━━ Source records ━━

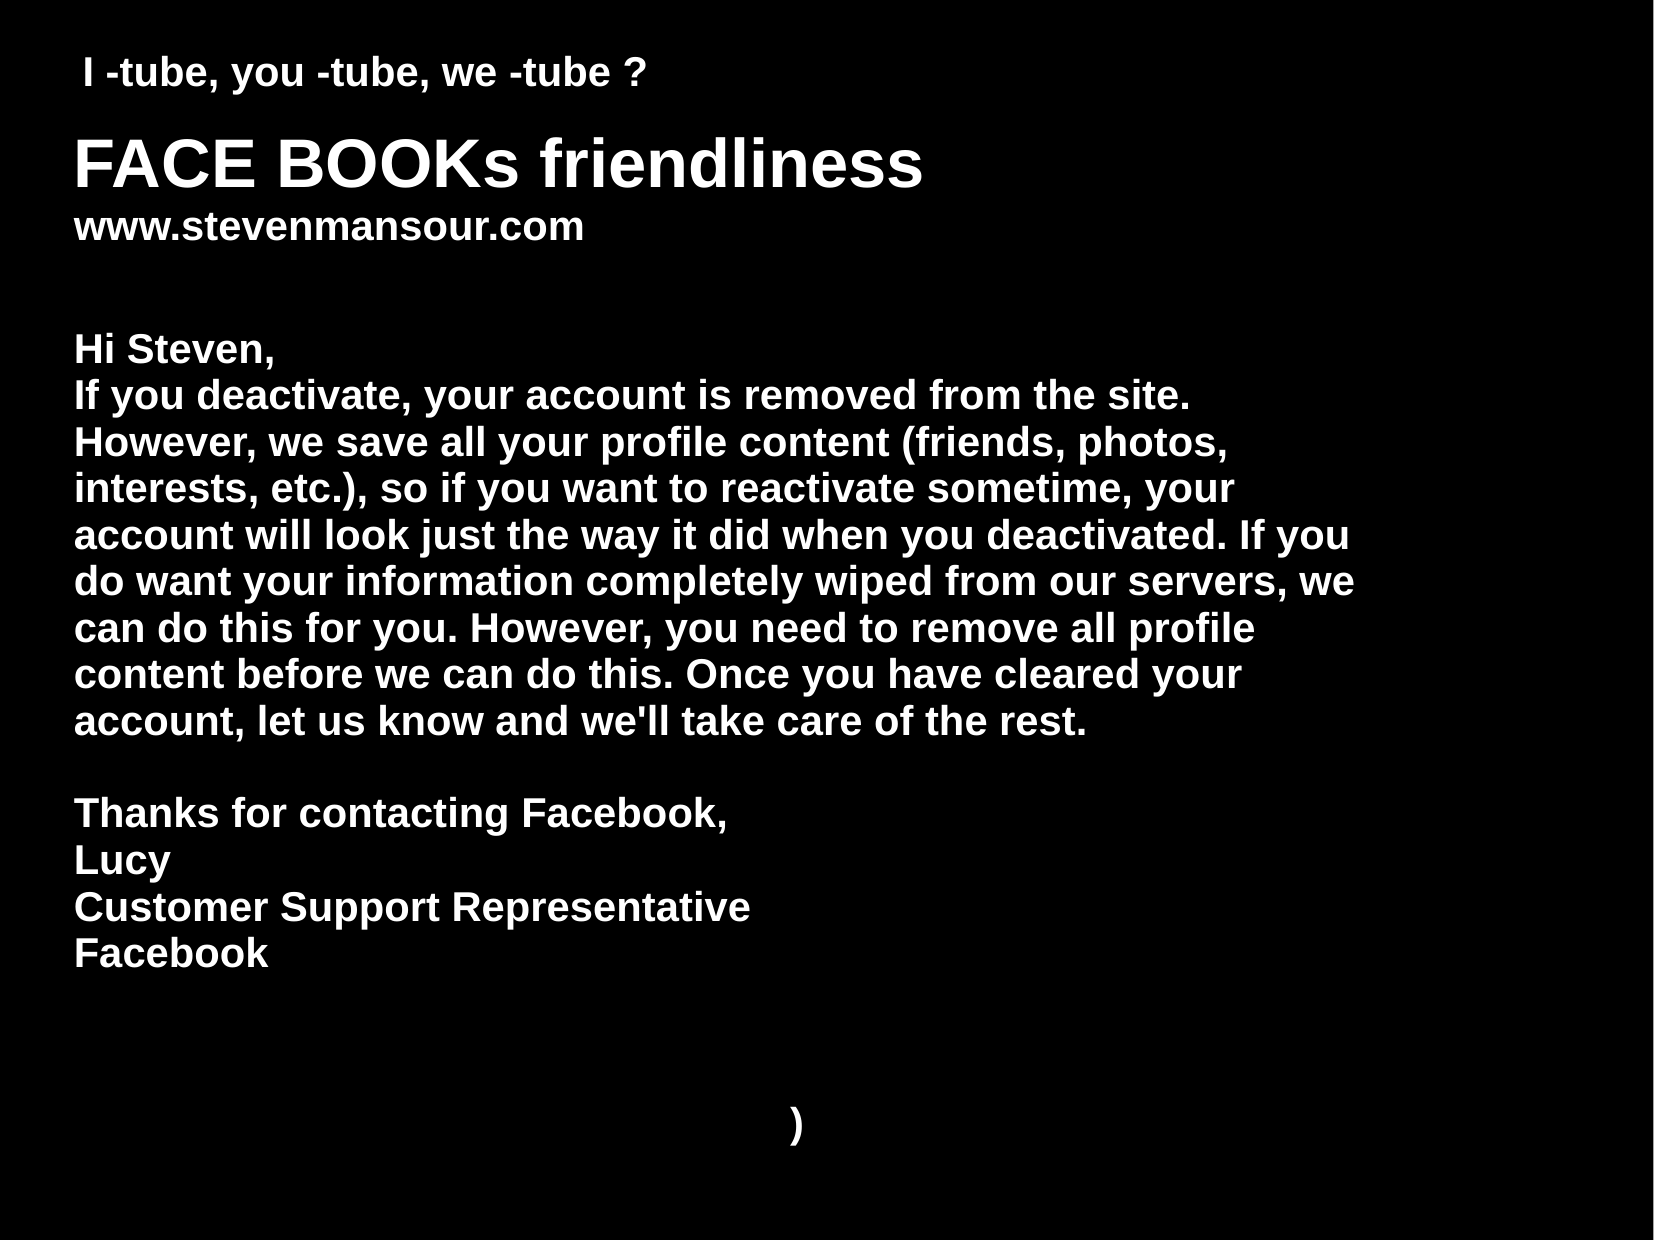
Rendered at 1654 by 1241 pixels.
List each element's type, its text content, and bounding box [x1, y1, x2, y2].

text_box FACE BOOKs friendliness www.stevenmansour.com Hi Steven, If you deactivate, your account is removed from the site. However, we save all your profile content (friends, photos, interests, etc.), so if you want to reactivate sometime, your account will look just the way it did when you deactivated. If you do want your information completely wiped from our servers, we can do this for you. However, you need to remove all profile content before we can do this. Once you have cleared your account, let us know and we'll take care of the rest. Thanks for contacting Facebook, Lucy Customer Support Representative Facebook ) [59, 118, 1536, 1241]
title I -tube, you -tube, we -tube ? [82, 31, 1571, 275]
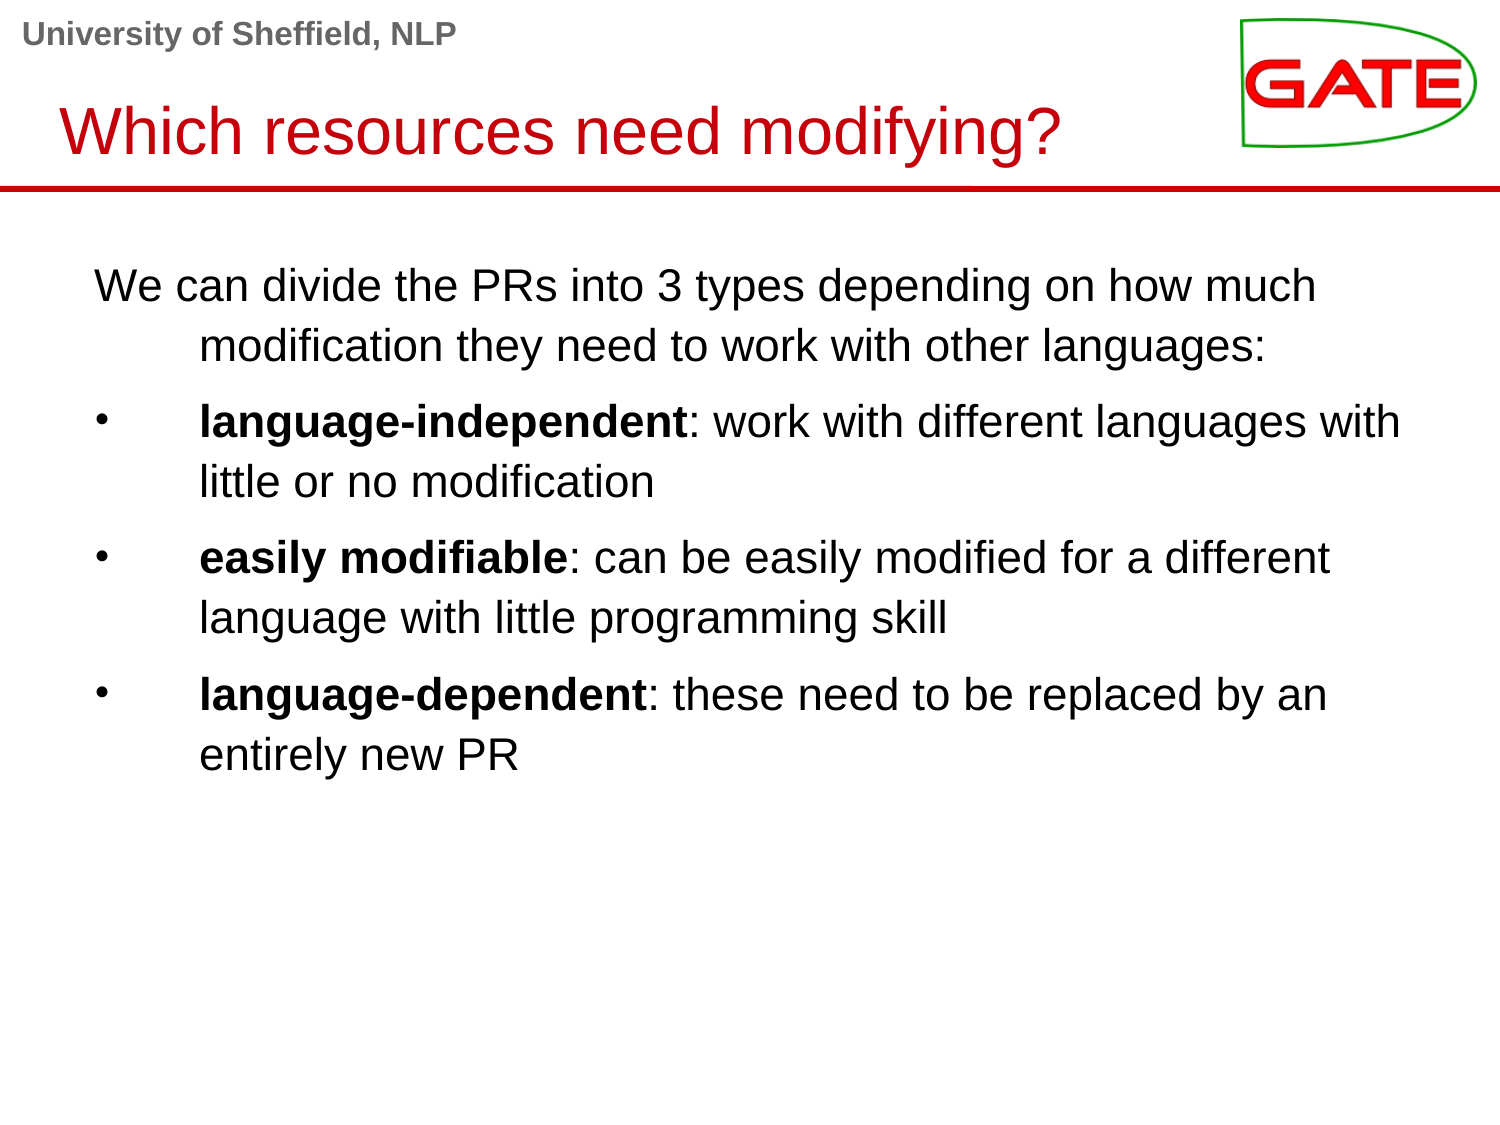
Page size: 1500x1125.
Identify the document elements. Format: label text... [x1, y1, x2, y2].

━━━

Instruction
Copy out all of the data above, swapping "bounding box" for "enclosing box" and keeping everything else the same. Omit the pictures from your copy.

Exercise answer
Rendered at 1654 by 1241 pixels.
List each element's type, its text content, and enclosing box [x1, y1, x2, y2].

text_box FACE BOOKs friendliness www.stevenmansour.com Hi Steven, If you deactivate, your account is removed from the site. However, we save all your profile content (friends, photos, interests, etc.), so if you want to reactivate sometime, your account will look just the way it did when you deactivated. If you do want your information completely wiped from our servers, we can do this for you. However, you need to remove all profile content before we can do this. Once you have cleared your account, let us know and we'll take care of the rest. Thanks for contacting Facebook, Lucy Customer Support Representative Facebook ) [59, 118, 1536, 1241]
title I -tube, you -tube, we -tube ? [82, 31, 1571, 275]
Page size: 1500x1125.
Identify the document elements. Format: label text... [x1, y1, x2, y2].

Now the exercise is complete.